**Request:**
Format every line of the data below as a numbered list, leaving out blank lines and all pictures.

Stored dataset items:
■ ■ ■ ■
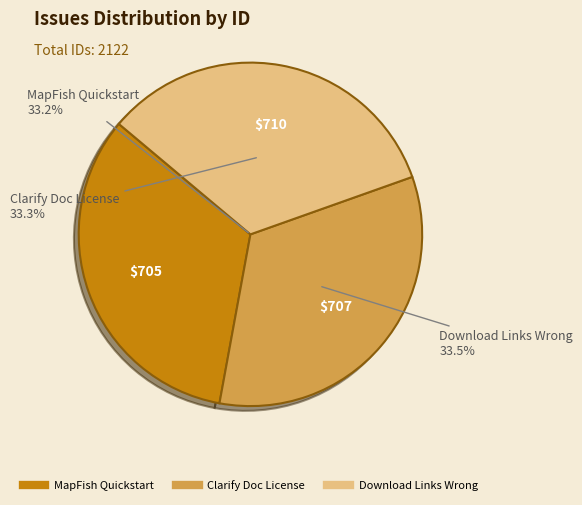

To the nearest percent, what is the combined percentage of MapFish Quickstart - sample application and Clarify Documentation License?

67%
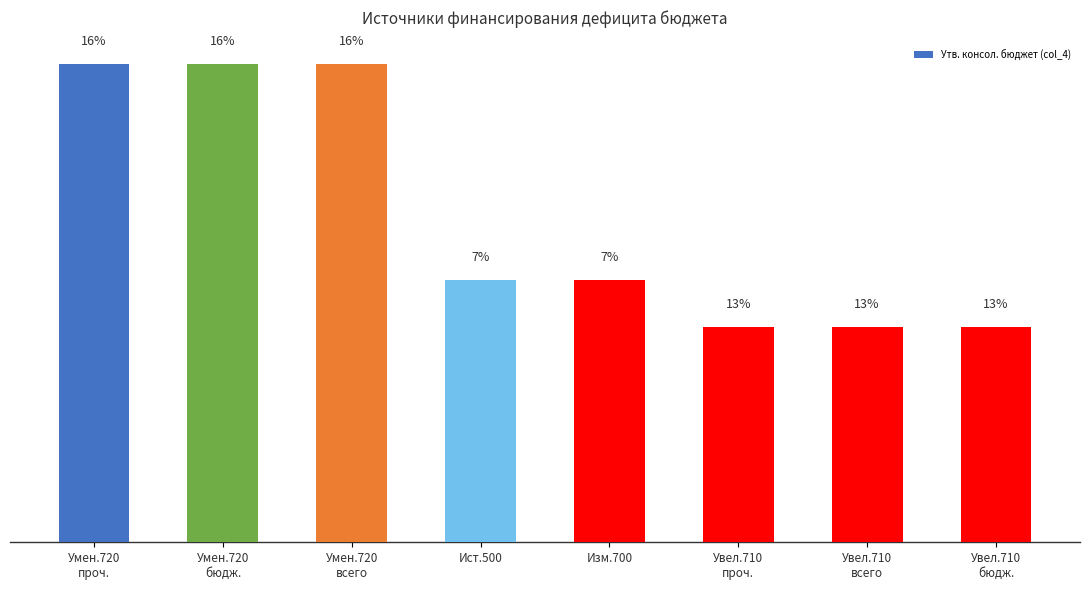

Does the chart contain any negative values?

No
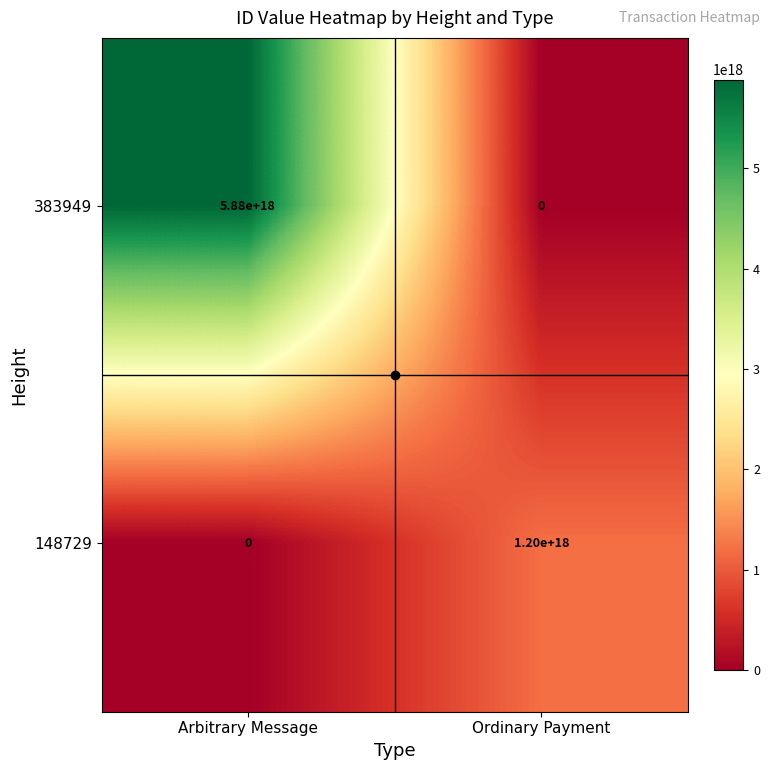

At which category is the sum across all series the highest?

Arbitrary Message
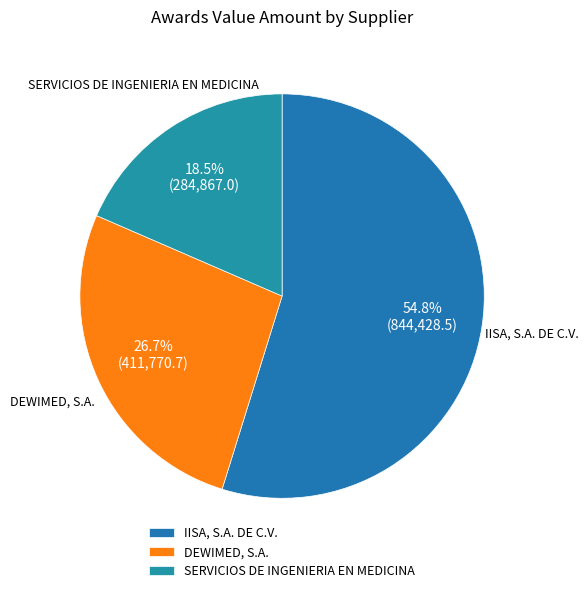

To the nearest percent, what is the average slice percentage?

33%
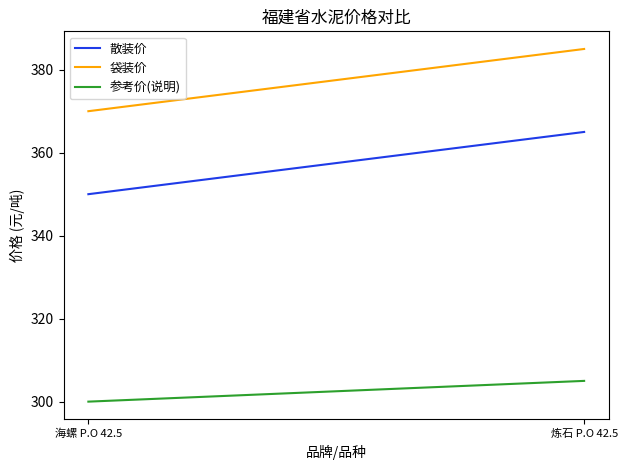

Read the 袋装价 value at 炼石 P.O 42.5, to the nearest 10.

380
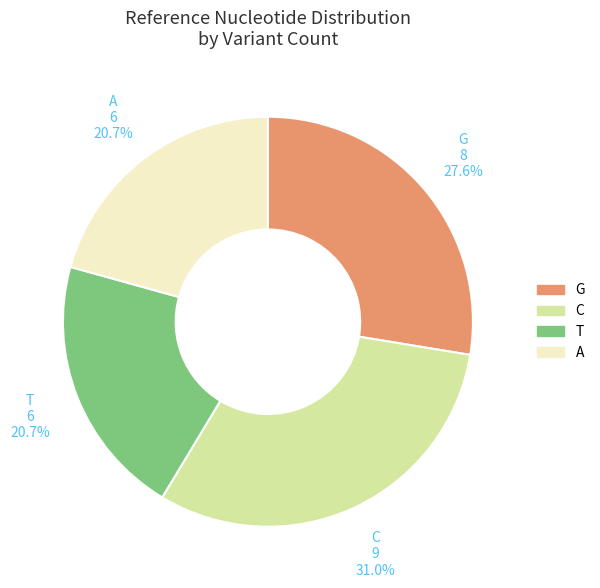

Is the sum of C and A greater than half?

Yes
■ ■ ■ ■
**Answer space:**
1. To the nearest percent, what is the combined percentage of MapFish Quickstart - sample application and Clarify Documentation License?
2. 67%
3. Does the chart contain any negative values?
4. No
5. At which category is the sum across all series the highest?
6. Arbitrary Message
7. To the nearest percent, what is the average slice percentage?
8. 33%
9. Read the 袋装价 value at 炼石 P.O 42.5, to the nearest 10.
10. 380
11. Is the sum of C and A greater than half?
12. Yes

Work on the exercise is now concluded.